Der Fliessweg ab der Quelle des den Tomasee durchfliessenden Rein da Tuma misst etwa 71 km bis zum Zusammenfluss von Vorder- und Hinterrhein. (Von dort aus sind es weitere rund 1160 Flusskilometer bis zur Mündung in die Nordsee.) Es gibt jedoch im Vorderrheingebiet einige längere Fliesswege zwischen Quelle und Zusammenfluss bei Reichenau:

  • etwa 76 km: Rein da Medel (Mittellauf auch Froda, Tessiner Oberlauf Reno di Medel genannt)
  • etwa 75 km: Rein da Maighels (Nebenfluss des Rein da Curnera)
  • etwa 74 km: Rein da Curnera
  • etwa 71 km: Rein da Tuma (mit Tomasee und wichtigstem Seezufluss)
  • etwa 71 km: Rein da Nalps
  • etwa 70 km: zwei von den Gebieten Puozas und Milez nahe dem Oberalppass herabkommende Quellbäche
  • etwa 70 km: der aus dem Val Val herunterkommende Quellarm Aua da Val, welcher in der Nähe des Punktes 2367 m unter eine Blockmoräne versickert und kurz darauf wieder über einem Felsband auftaucht
  • etwa 69,5 km: Aua da Urlaun, Zufluss des Rein da Tuma
Der Dischmabach im Dischma, mündungsfernster Quellbach des Hinterrheinsystems und Hauptquellbach des Alpenrheins

Etwas kürzer sind im allgemeinen die Fliesswege im Bereich des Hinterrheins:

  • etwa 72 km: Dischmabach
  • etwa 70 km: Flüelabach
  • etwa 64 km: Hinterrhein
  • etwa 64 km: Totalpbach (ehemaliger Landwasser-Quellast, fliesst in den Davoser See und wird nach Klosters turbiniert)
  • etwa 63 km: Julia
  • etwa 61 km: Madrischer Rhein
  • etwa 56 km: Albula-Quellarm Ava da Ravais-ch ab Bergün ostwärts
  • etwa 53 km: von den Crap Alv Laiets kommender Albula-Quellarm in der Nähe des Albula Passes

Der längste Quellarm sowohl des Vorderrheins, als auch des Rheins insgesamt, ist demnach der ca 7,5 km südlich vom Tomasee entspringende Reno di Medel, dessen Quelle und Oberlauf auf dem Gebiet der Tessiner Gemeinde Quinto westlich des Lukmanierpasses liegen.

Grösse der Einzugsgebiete

Das Einzugsgebiet des Vorderrheins umfasst 1.512 km², das des Hinterrheins (inklusive Albula und Landwasser) ist mit 1.693 km² nur wenig grösser. Die in Gewässern abfliessenden Teile des Niederschlags (Gebietsabflüsse) unterscheiden sich im Gebiet der Rheinquellflüsse untereinander nur wenig, so dass sich die Grössen der Teileinzugsgebiete annähernd in den Abflussmengen widerspiegeln und darum nicht separat betrachtet werden müssen.

Zusammenfassung

Insgesamt gesehen lässt sich im Quellgebiet des Rheins keine klare Hierarchie der Fliessgewässer feststellen. Die beiden Hauptsysteme, das Vorderrhein-System im Westen und das Hinterrhein-Albula-Landwasser-System im Süden und Osten unterscheiden sich nach Mündungsferne, Abflussmenge und Einzugsgebiet nur geringfügig.
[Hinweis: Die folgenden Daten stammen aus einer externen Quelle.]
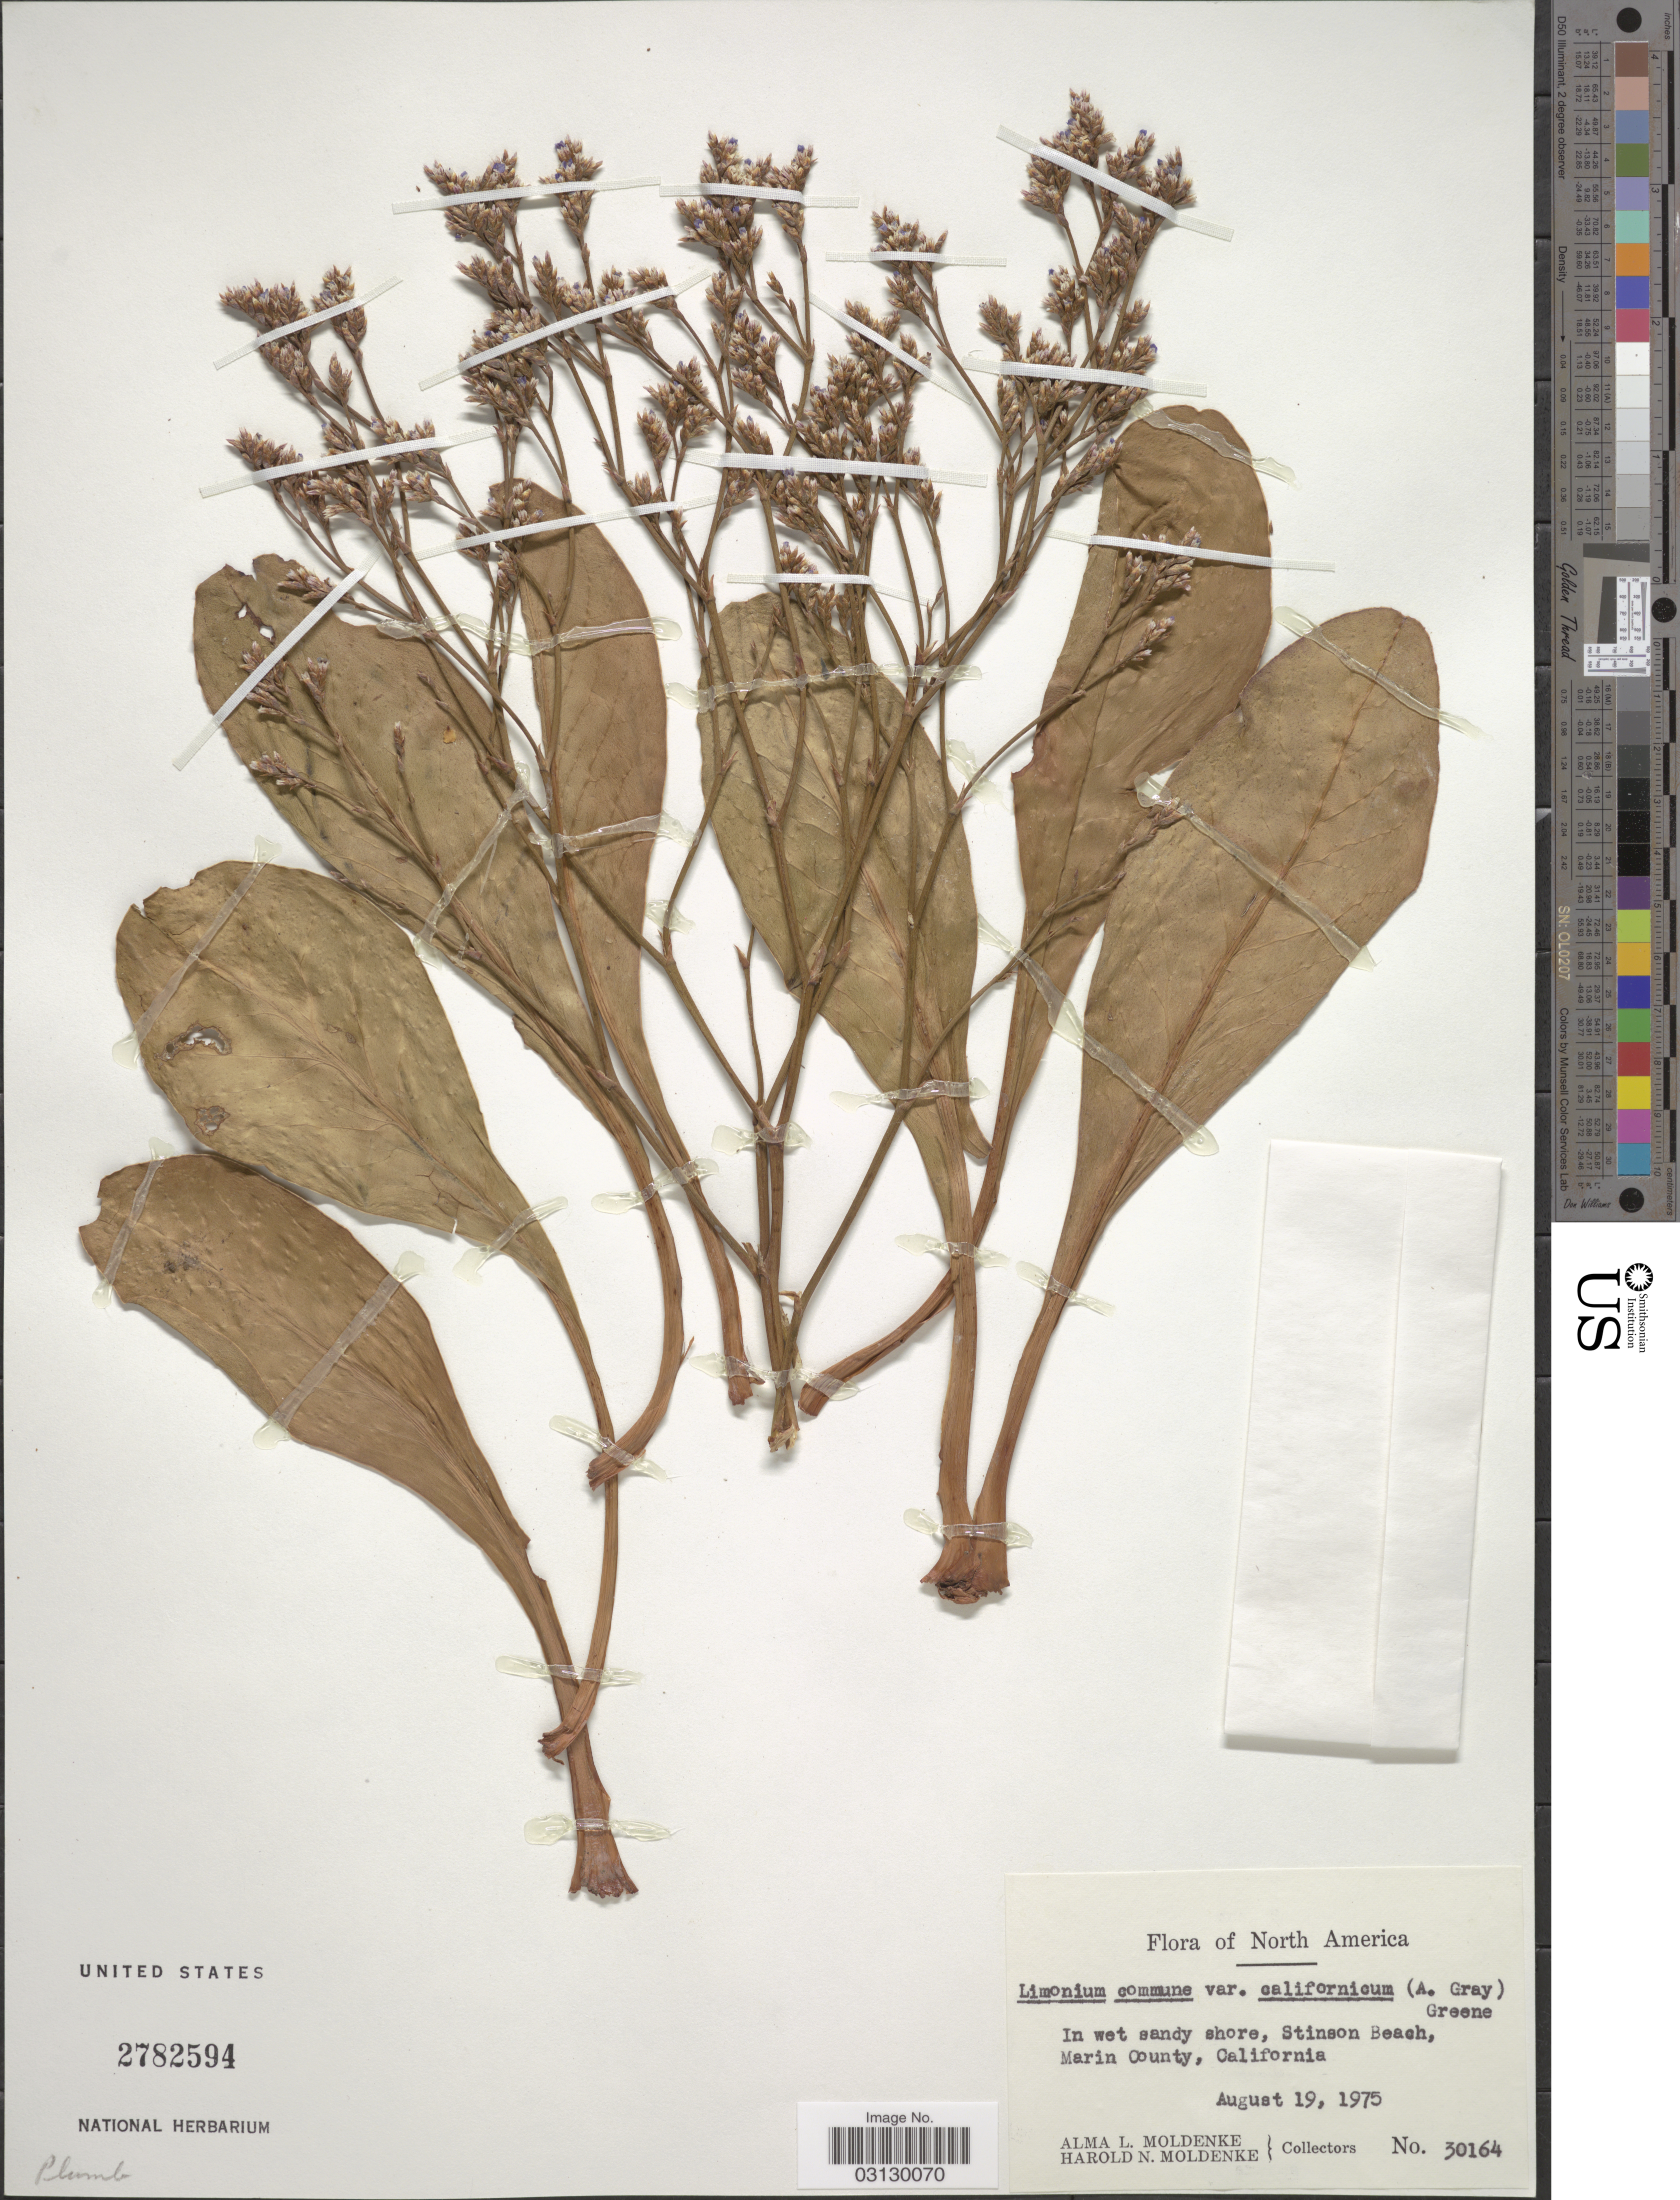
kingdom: Plantae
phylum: Tracheophyta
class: Magnoliopsida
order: Caryophyllales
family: Plumbaginaceae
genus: Limonium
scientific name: Limonium californicum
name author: (Boiss.) A. Heller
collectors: A. L. Moldenke & H. N. Moldenke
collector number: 30164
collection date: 1975-08-19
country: United States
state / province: California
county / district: Marin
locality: In wet sandy shore, Stinson Beach, Marin County.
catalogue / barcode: US 2782594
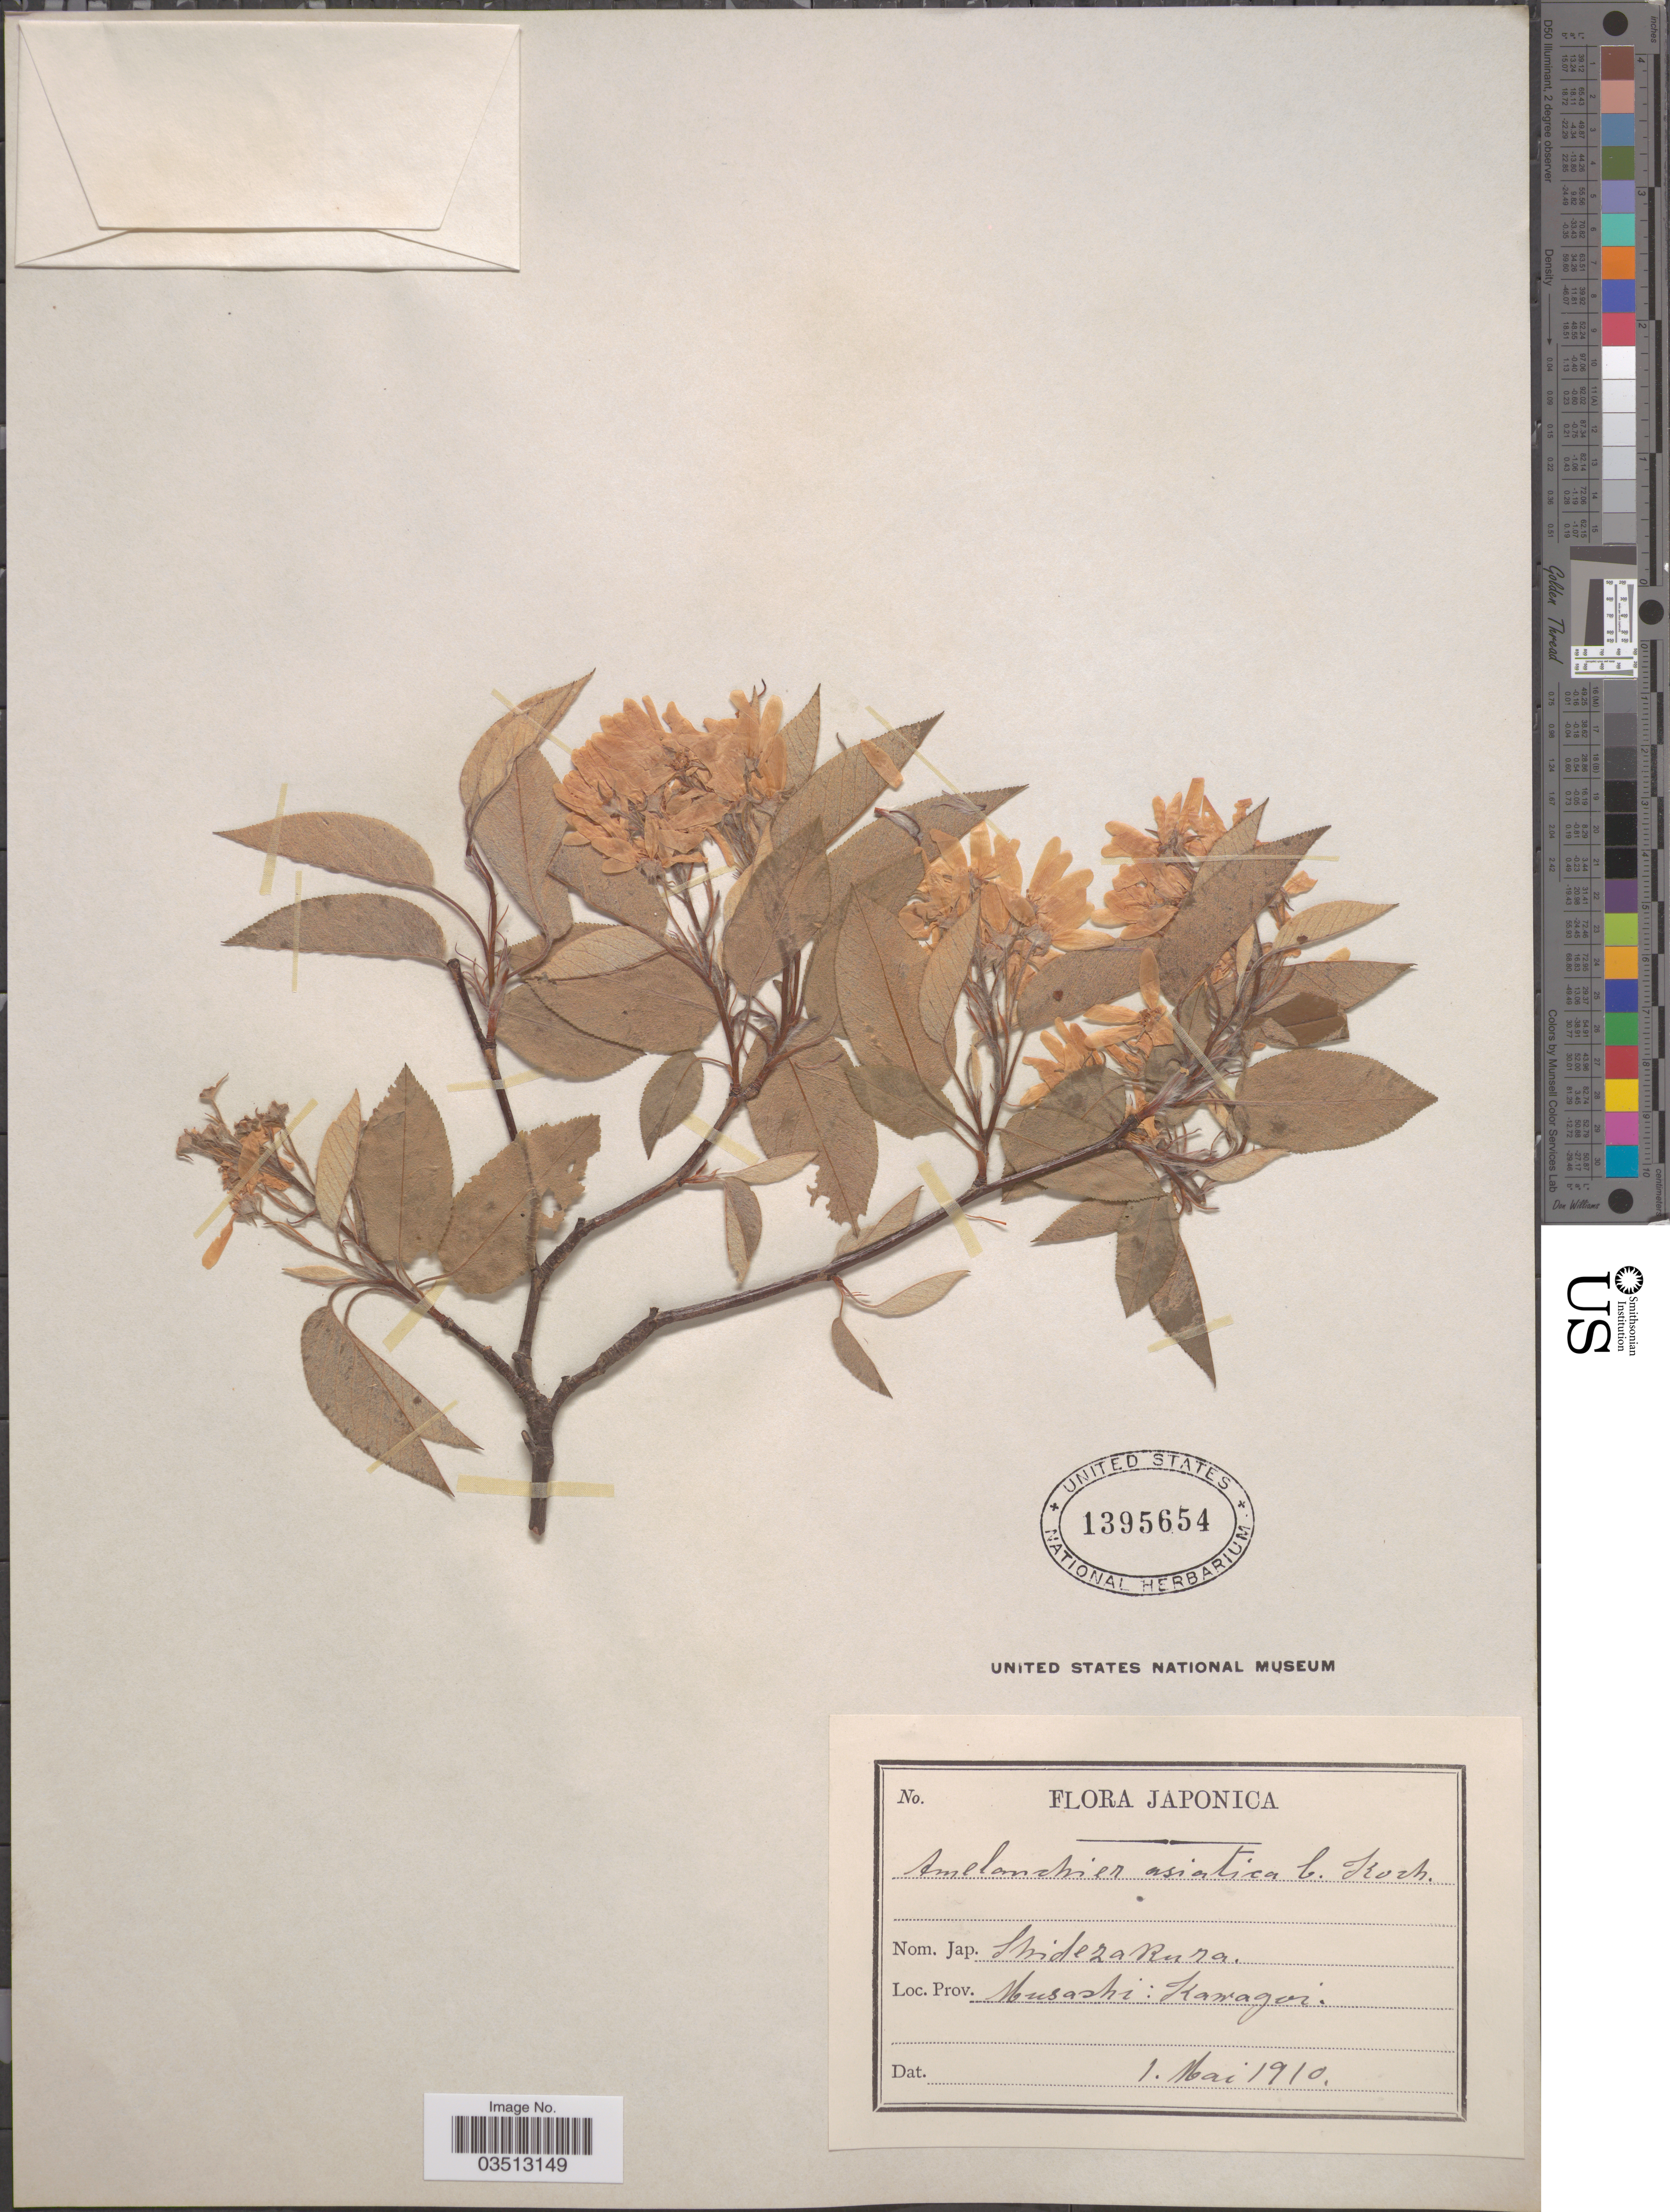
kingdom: Plantae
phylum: Tracheophyta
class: Magnoliopsida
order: Rosales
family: Rosaceae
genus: Amelanchier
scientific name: Amelanchier asiatica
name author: (Siebold & Zucc.) Endl. ex Walp.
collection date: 1910-05-01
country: Japan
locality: Musashi: Kawagoi.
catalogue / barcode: US 1395654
Das oberste Vorderrheingebiet und das oberste Landwasser-System, also das westlichste und das östlichste Untersystem, weisen die Quellen mit den höchsten Mündungsfernen auf. Die Quelle des hydrologischen Hauptfliessweges läge nach obigen Ausführungen am östlichen Rand, im Tal des Dischmabaches.

Einzelnachweise

  1. Light Version des Atlas der Schweiz mit aufleuchtenden Flüssen
  2. a b Hydrologischer Atlas der Schweiz 2002, Tafel 5.4 Natürliche Abflüsse 1961–1980 (Ausschnitt)
  3. Die Messstandorte können auf der Homepage des BAFU festgestellt und beobachtet werden: [1].
  4. Wikipedia Hochrhein, aufgerufen am 25. Sept. 2011
  5. Verbreitet ist die Längenangabe von 1324 km. Es ist jedoch unklar, ob diese Angabe vom Lai da Tuma aus gilt; falsch ist sie auf jeden Fall, da anscheinend durch einen Zahlendreher entstanden – der Rhein misst in seiner Länge ca. 1230 km (und nicht 1320 km).